Meaning of a Contract of Sale

According to Section 4 of the Sale of Goods Act, “a contract of sale of goods is a contract whereby the seller transfers or agrees to transfer the property in goods to the buyer for a price” (Section 4). A contract of sale may be absolute or conditional according to the desire of the contracting parties.

The term ‘contract of sale’ is a generic term and, therefore, broader than ‘sale’. It includes ‘sale proper’ and ‘an agreement to sell’. Where under a contract of sale, the property in goods has passed from the seller to the buyer, it is called a ‘sale’, but where the transfer of property in goods is to take place at a future time or subject to some conditions thereafter to be fulfilled, it is an ‘agreement to sell’. You should remember that an agreement to sell becomes a sale when the time elapses or the conditions are fulfilled subject to which the ownership in the goods, is to be transferred (Sec.4(4)).


i) A enters into a contract with B to buy 100 quintals of potatoes, from B’s cold storage for Rs. 2,000. It shall amount to a sale if the seller authorises A to come to his cold storage and take away the potatoes whenever A desires.

ii) A agrees to sell his scooter to B after ten days for Rs. 5,000. B agrees to buy it after ten days, for Rs. 5,000. It is an ‘agreement to sell’ and it will become sale after ten-days.
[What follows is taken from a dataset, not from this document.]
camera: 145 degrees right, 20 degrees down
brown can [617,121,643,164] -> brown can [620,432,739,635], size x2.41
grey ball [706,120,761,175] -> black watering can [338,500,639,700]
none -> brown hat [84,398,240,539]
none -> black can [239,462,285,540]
The specific points of distinction between ‘sale’ and ‘agreement to sell’ shall be discussed a little later in this unit. Formalities of a Contract of Sale (Section 5)
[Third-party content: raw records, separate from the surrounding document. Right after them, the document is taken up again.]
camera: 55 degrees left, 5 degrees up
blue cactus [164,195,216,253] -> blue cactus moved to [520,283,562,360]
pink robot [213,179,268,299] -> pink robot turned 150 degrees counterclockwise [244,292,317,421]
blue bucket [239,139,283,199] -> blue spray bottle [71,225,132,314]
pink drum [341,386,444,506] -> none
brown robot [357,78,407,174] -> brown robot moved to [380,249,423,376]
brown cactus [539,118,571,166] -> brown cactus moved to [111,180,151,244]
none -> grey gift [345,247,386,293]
A contract of sale is regulated by the general law of contract. Accordingly, there must be an offer to buy or sell goods and an acceptance of that offer, parties must be competent to contract and there should be free consent. The subject matter of such contract is goods the property in which is transferred or is to be transferred for a money consideration called the price-paid or promised to be paid. As per Section 5 of the Sale of Goods Act, a contract of sale may be made in any of the following modes:

i) There may be immediate delivery of the goods;

ii) There may be immediate payment of the price but the delivery to be made at some future date;

iii) There may be immediate delivery of goods and also immediate payment of price;

iv) It may be agreed that the delivery or payment or both are to be made in instalments; or

v) The delivery or payment or both may be made at some future date.
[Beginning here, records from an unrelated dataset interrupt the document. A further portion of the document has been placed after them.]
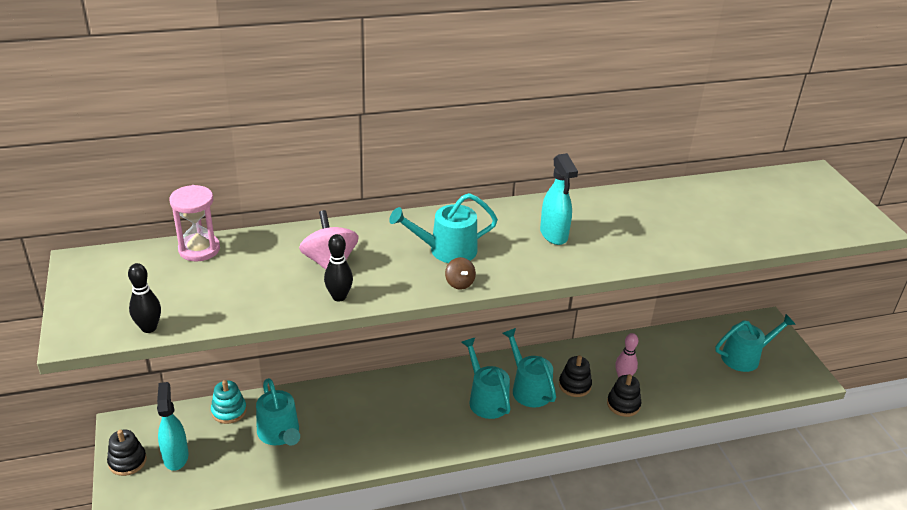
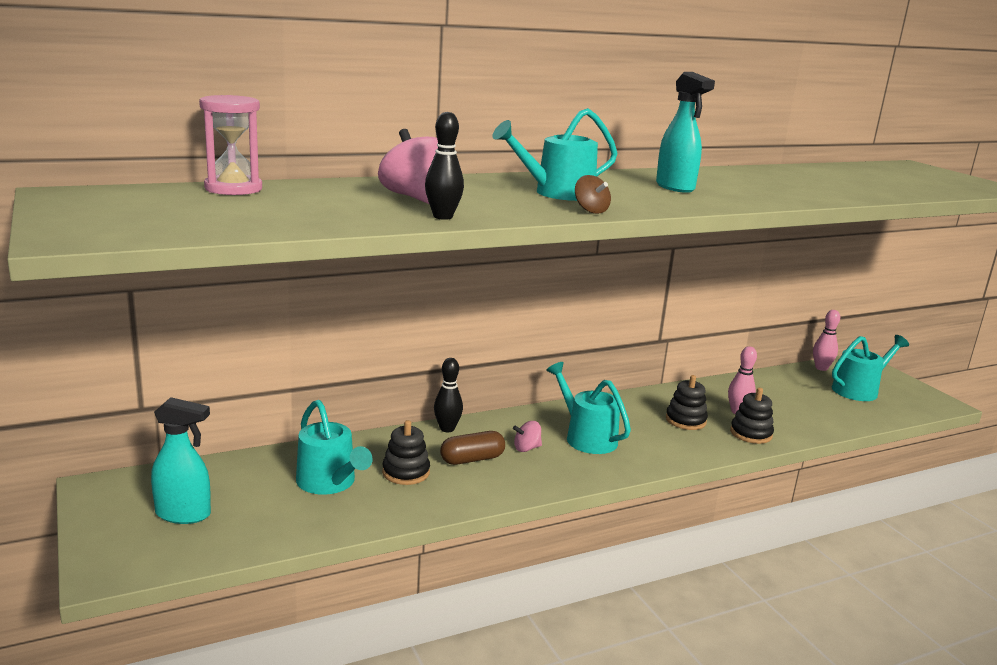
camera: 10 degrees left, 15 degrees down
black stacking toy [107,429,147,476] -> black stacking toy moved to [382,420,430,485]
black bowling pin [128,263,161,333] -> black bowling pin moved to [434,358,463,432]
turquoise spray bottle [157,382,189,471] -> turquoise spray bottle turned 120 degrees clockwise [151,397,211,524]
turquoise stacking toy [211,380,247,424] -> none
turquoise watering can [502,328,556,408] -> none
none -> brown capsule [440,431,505,465]
none -> pink spinning top [513,421,542,452]
none -> pink bowling pin [813,310,840,371]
Except where specially provided by some law for the time being in force, no specific formalities are required to constitute a valid contract of sale of goods. However, the buyer and the seller should mutually agree for the transfer of property in goods. A contract of sale may be express or implied from the conduct of the parties and in the case of express contract, it may be oral or in writing or partly in writing and partly by wards of mouth.

A written offer to sell goods may be accepted verbally or by writing, similarly, a verbal offer may be accepted in writing. In case of a contract made with a company, the contract may have to be in writing.